The relationship between the two, adviser and counsel, is one question. Will the adviser be required to consult with the chief compliance counsel in the course of reviewing a deal? According to Trump counsel, the adviser is a member of the “management team.” Normally, management would turn to counsel for advice, especially where the issue is one of law as well as applicable ethical standards (the ethics adviser is responsible for ensuring that "the Trump Organization continues to operate in accordance with the highest… legal… standards.")(emphasis added). Does this plan anticipate that the adviser will issue an approval only with the concurrence of the compliance counsel?
Press reports on Mr. Jared Kushner's pending appointment to his father-in-law’s senior White House staff noted the nepotism issue and cited differences of opinion about whether the anti-nepotism statute applies at all. Mr. Kushner's own lawyers have acknowledged that there are arguments going both ways, but they had, they thought, the stronger legal position. Kushner’s legal team now looks forward to an opinion from the Office of Legal Counsel, which can consider the issue and rule as soon as the Trump Administration takes office, and they seem confident that OLC will come out in their favor.

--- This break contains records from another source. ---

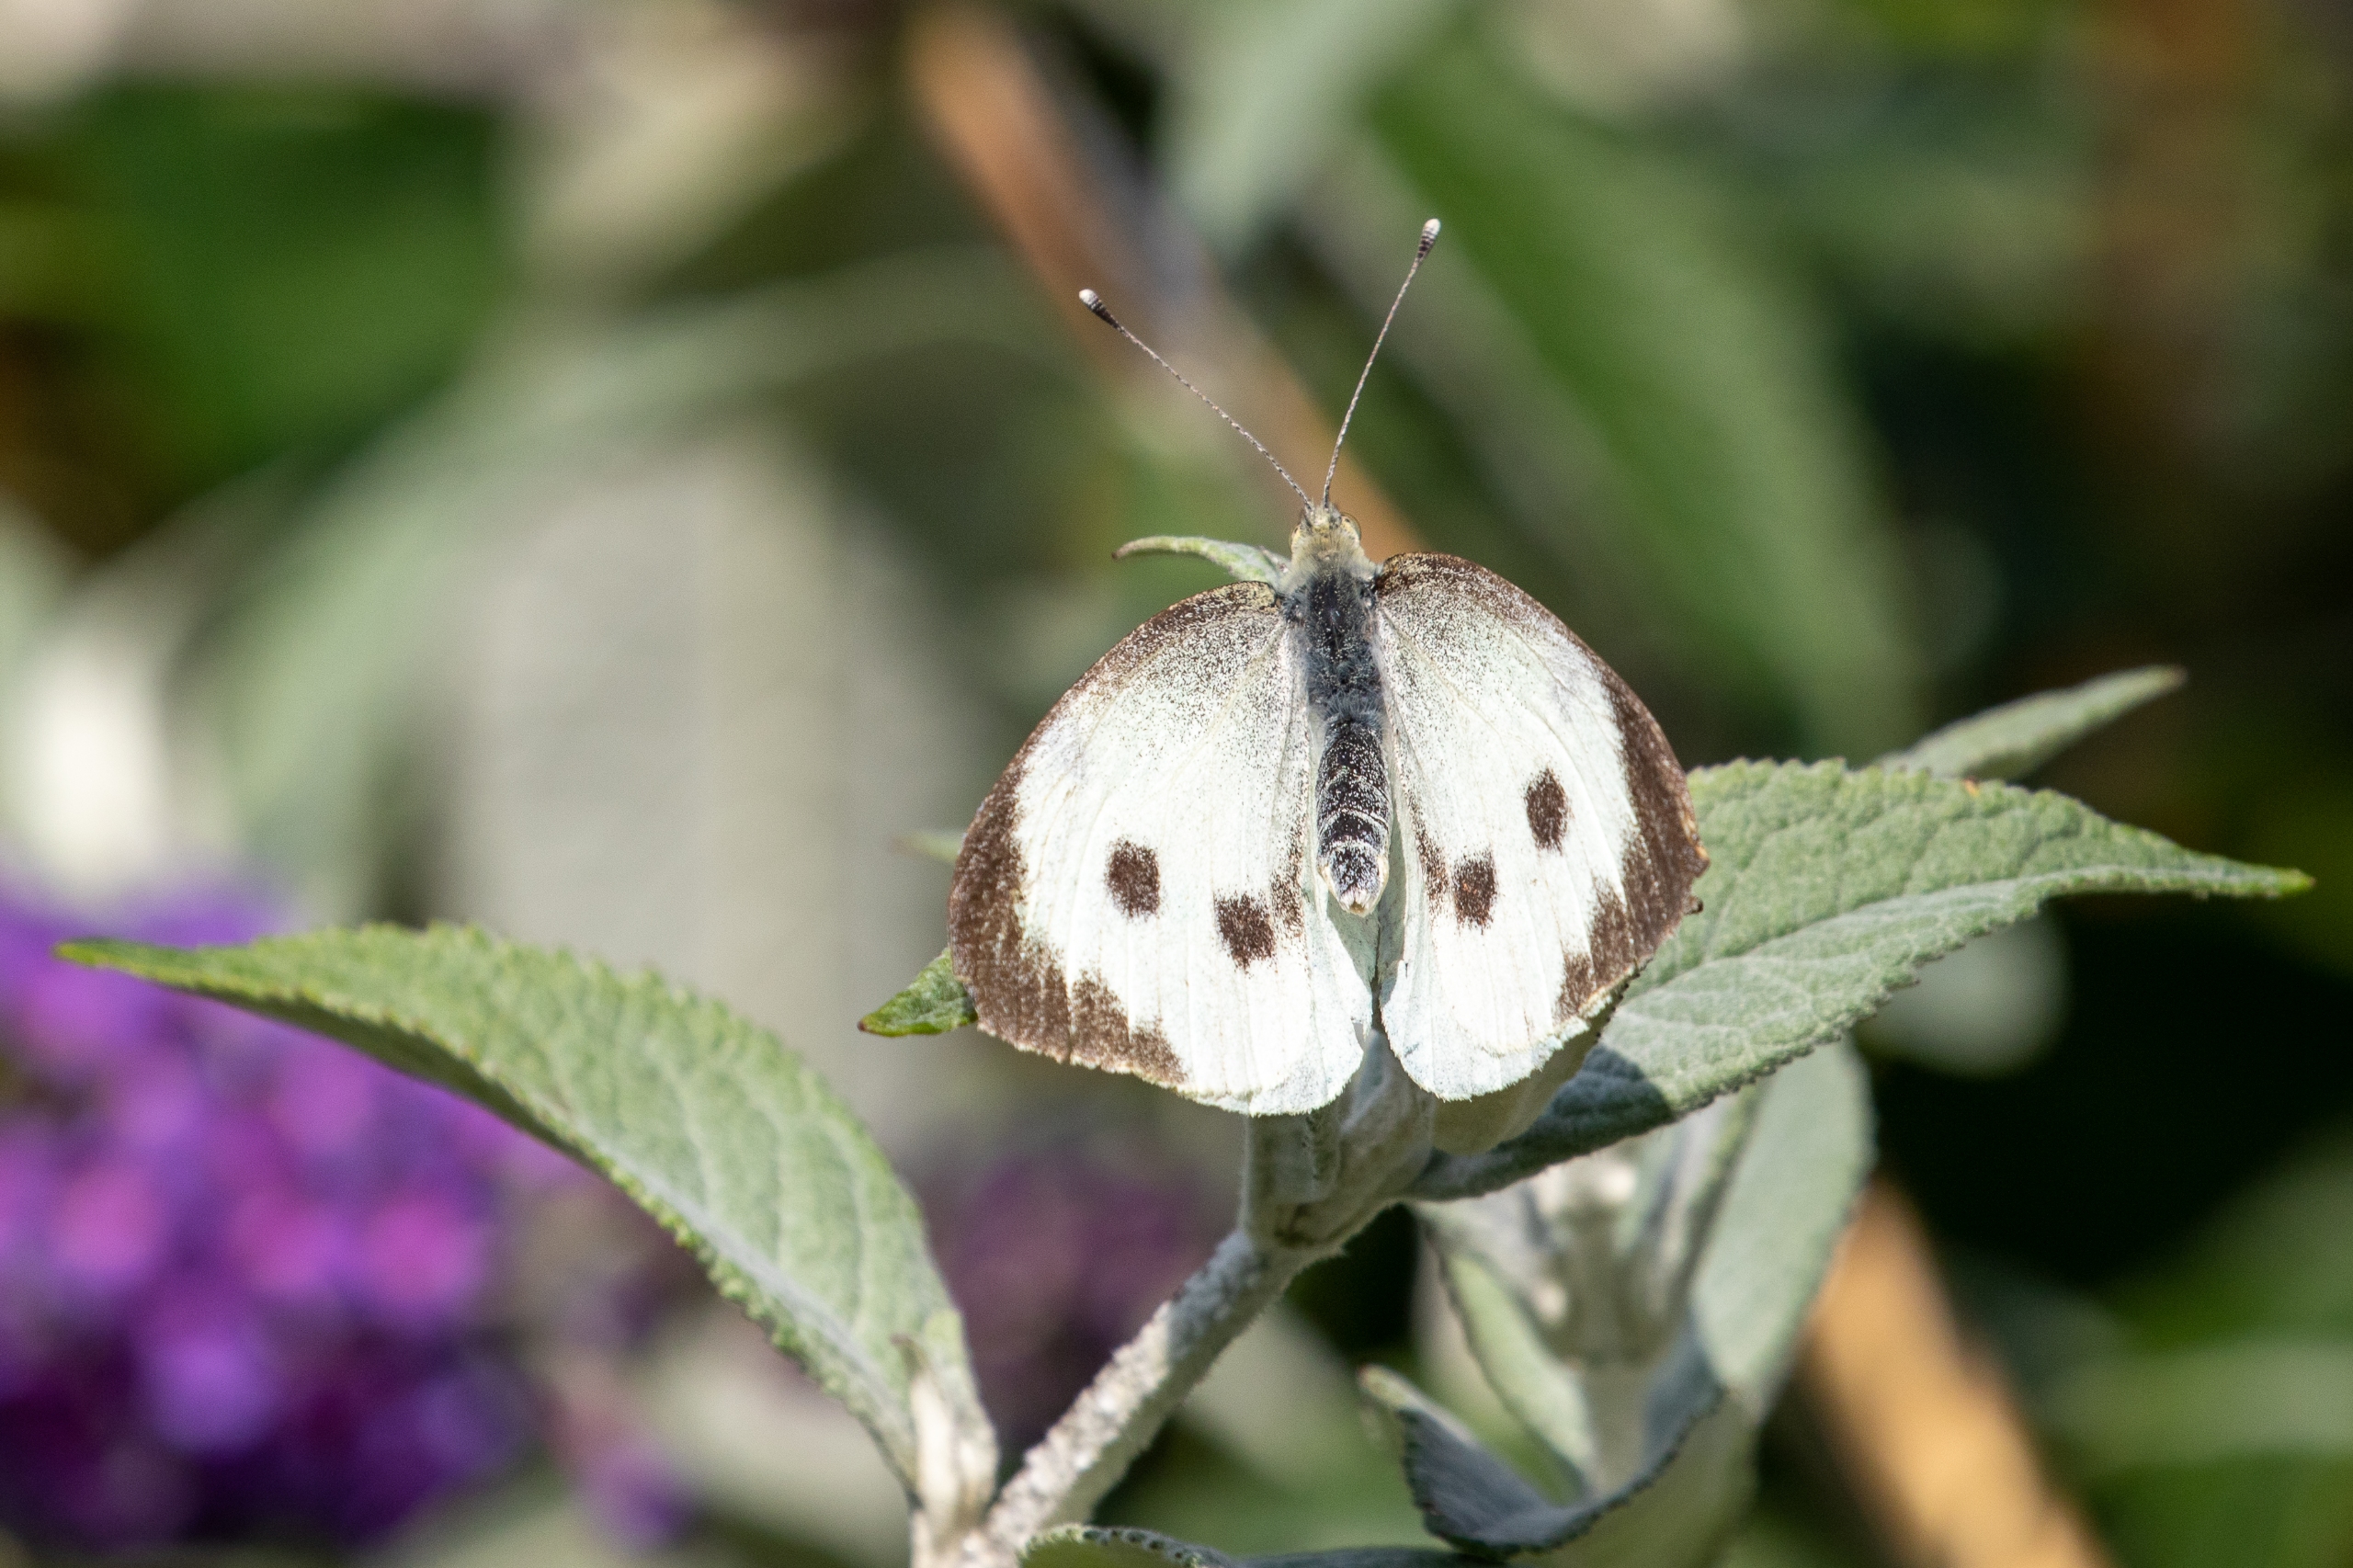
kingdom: Animalia
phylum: Arthropoda
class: Insecta
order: Lepidoptera
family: Pieridae
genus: Pieris
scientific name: Pieris brassicae
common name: Stor kålsommerfugl
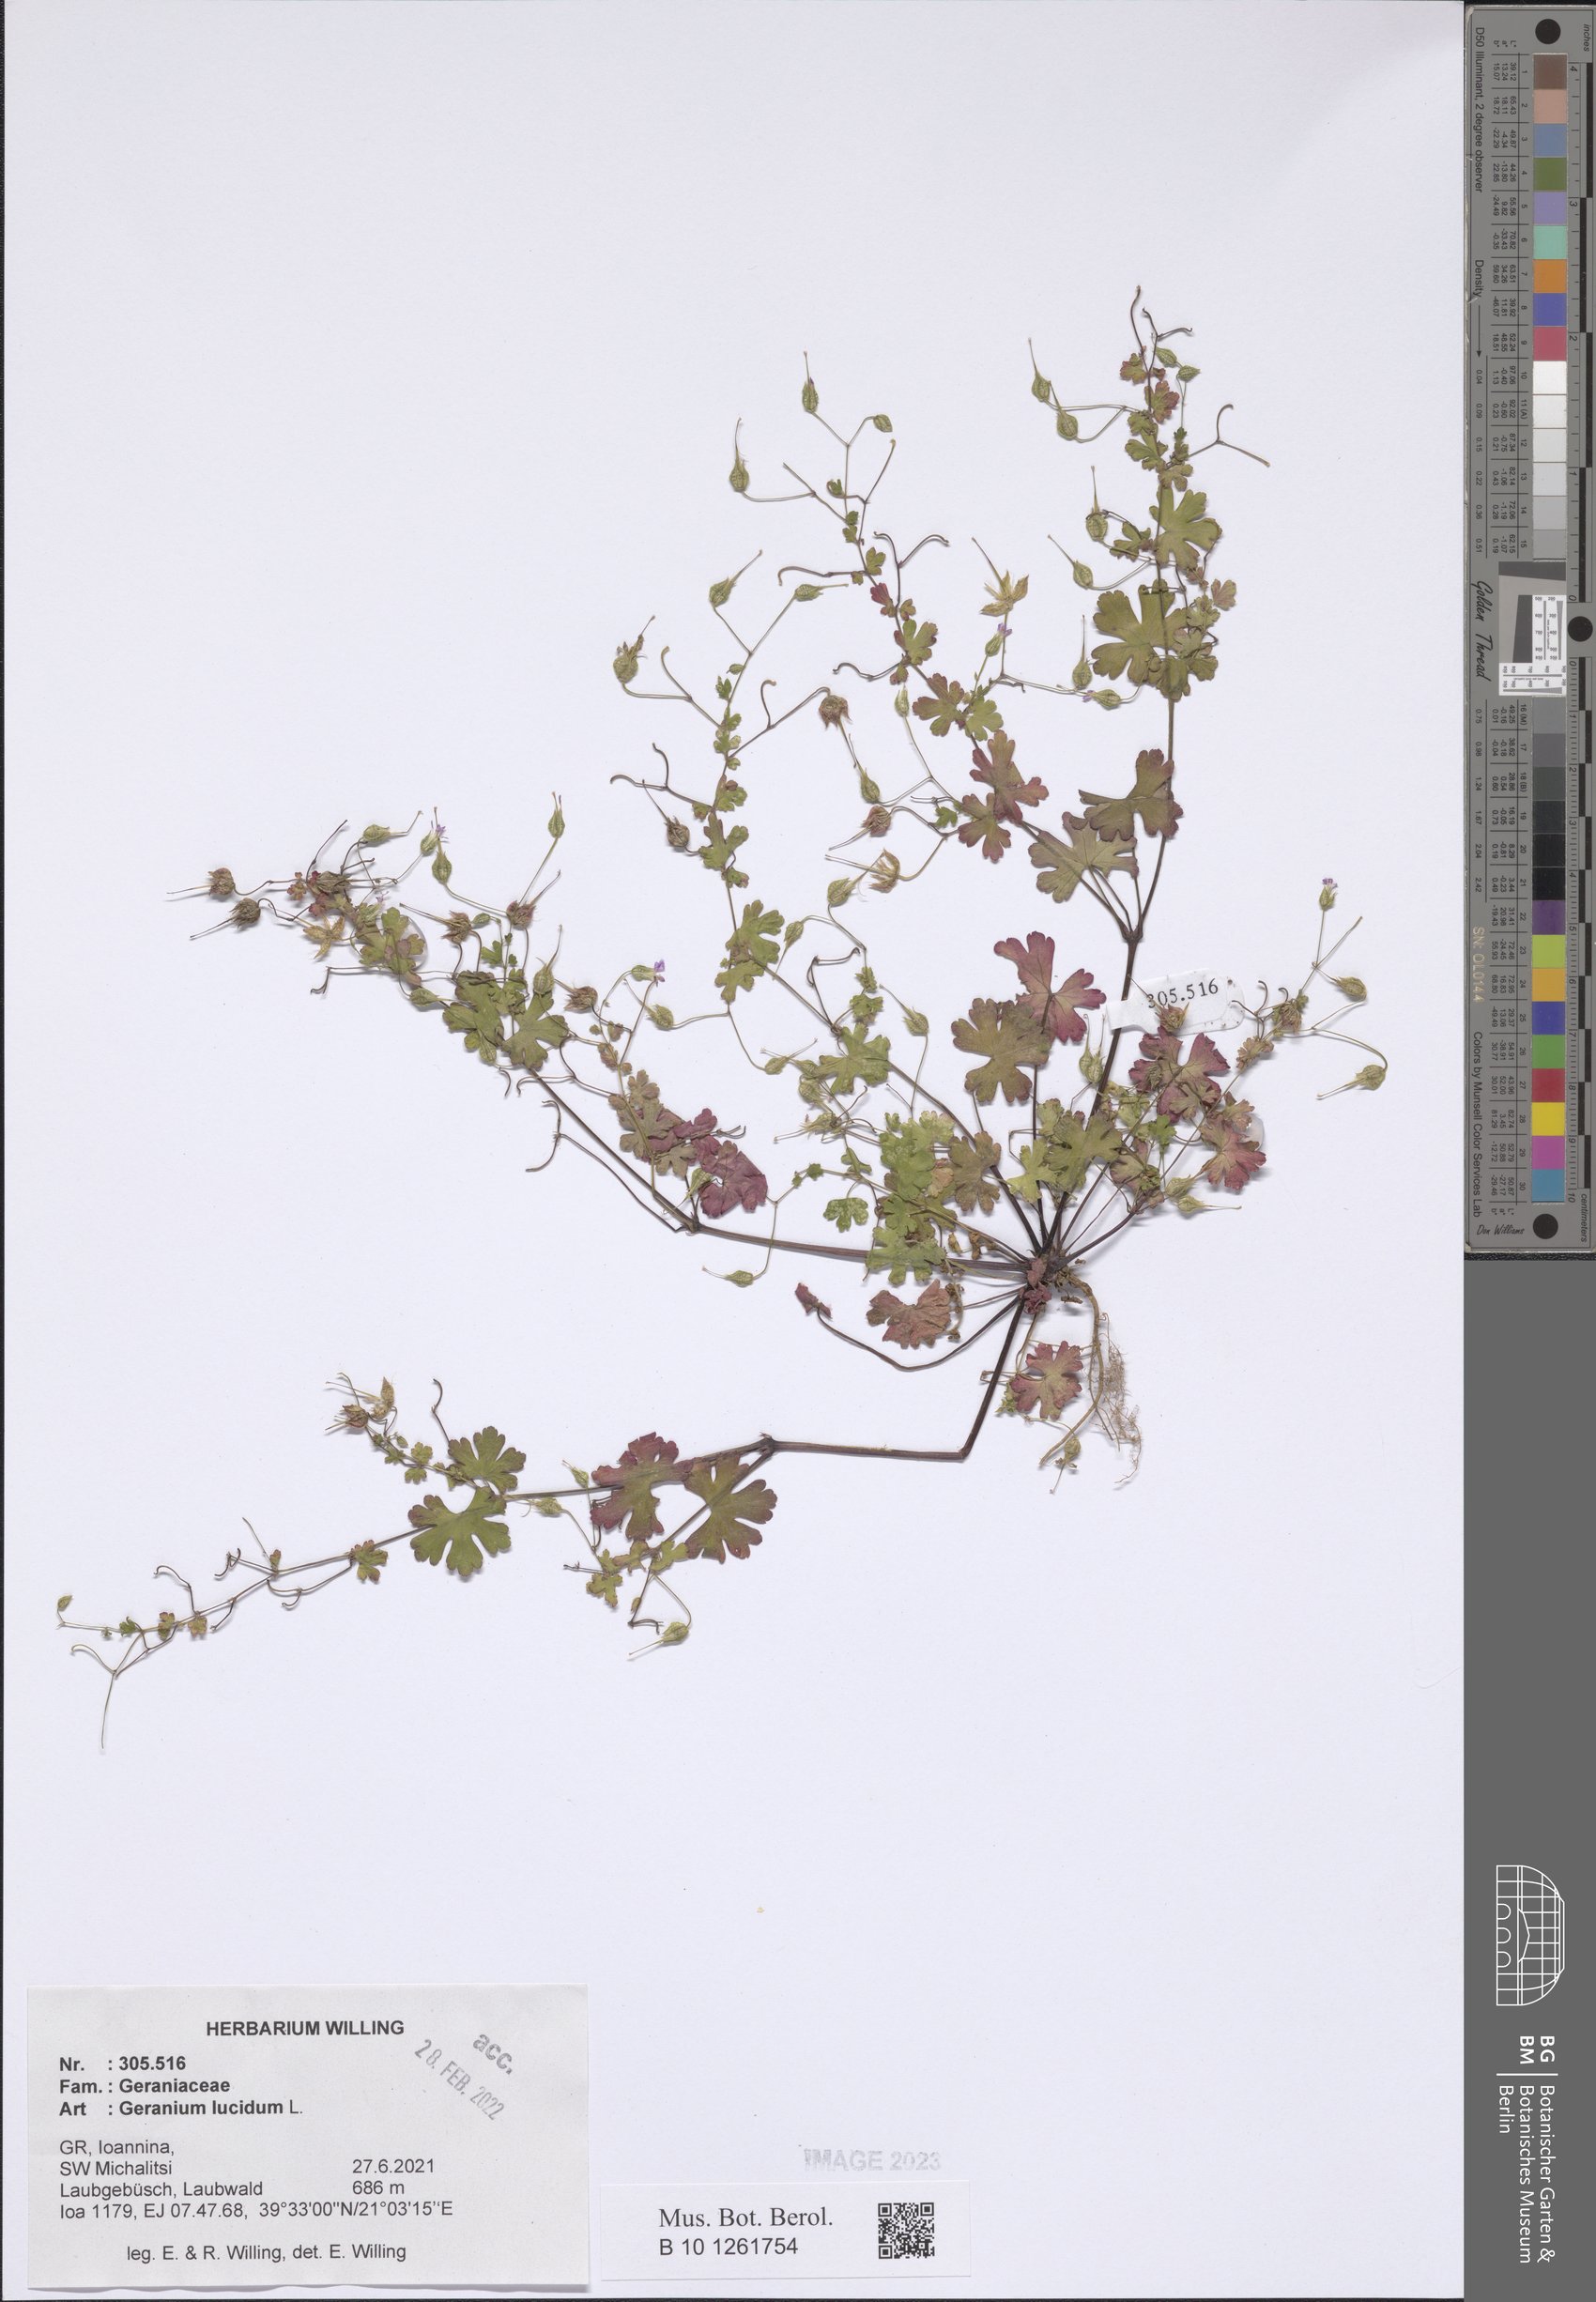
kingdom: Plantae
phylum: Tracheophyta
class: Magnoliopsida
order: Geraniales
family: Geraniaceae
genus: Geranium
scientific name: Geranium lucidum
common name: Shining crane's-bill
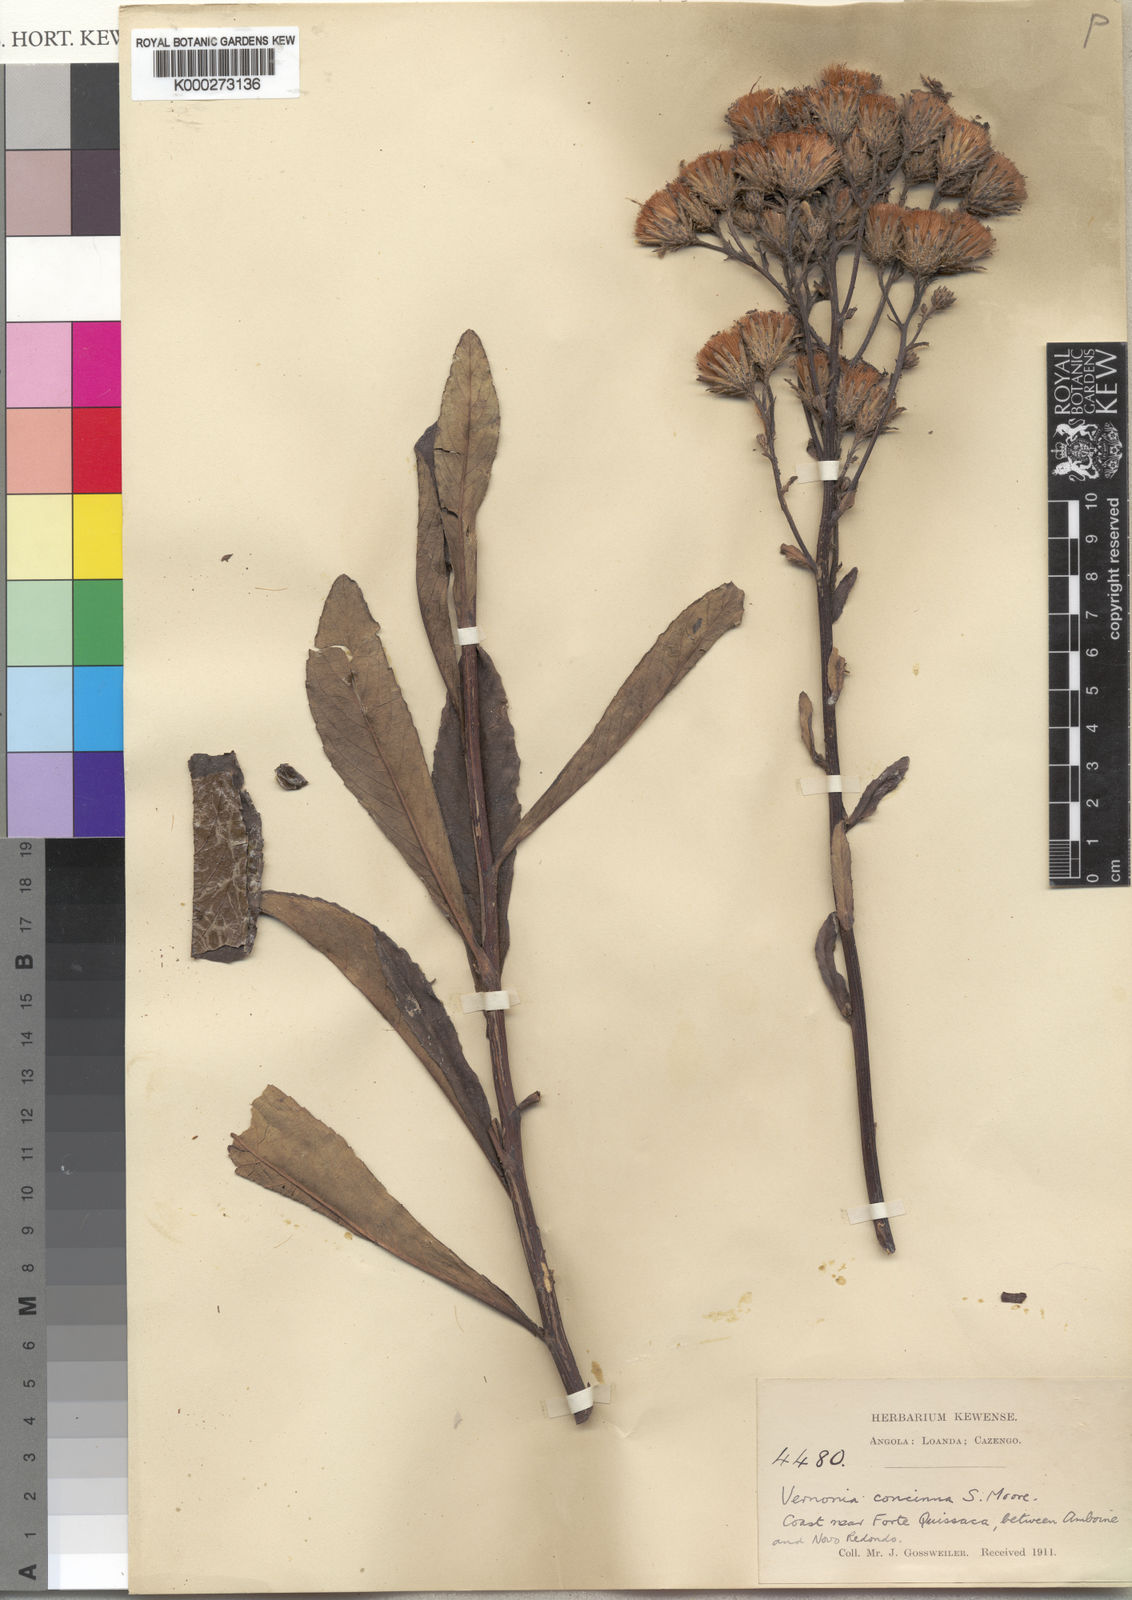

Non-lawyers are surely bracing themselves for this fight. One question is whether the anti-nepotism statute was effectively narrowed by one enacted years later, with the result that the law does not restrict an appointment such as this to the president's immediate personal staff within the White House Office. In other words, a president’s appointments are still subject to anti-nepotism restrictions, but not all appointments--and, specifically, not a senior White House staff appointment like this. Mr. Kushner's lawyers also argue that the White House is not an "executive agency" whose appointments are governed by this law.
For the non-lawyers, hearing that there are arguments of merit on both sides, the question will be what precisely is at stake. What will be consequence--the presumed harm--of the pending appointment? And the answer to this question bears on how the law is most reasonably understood.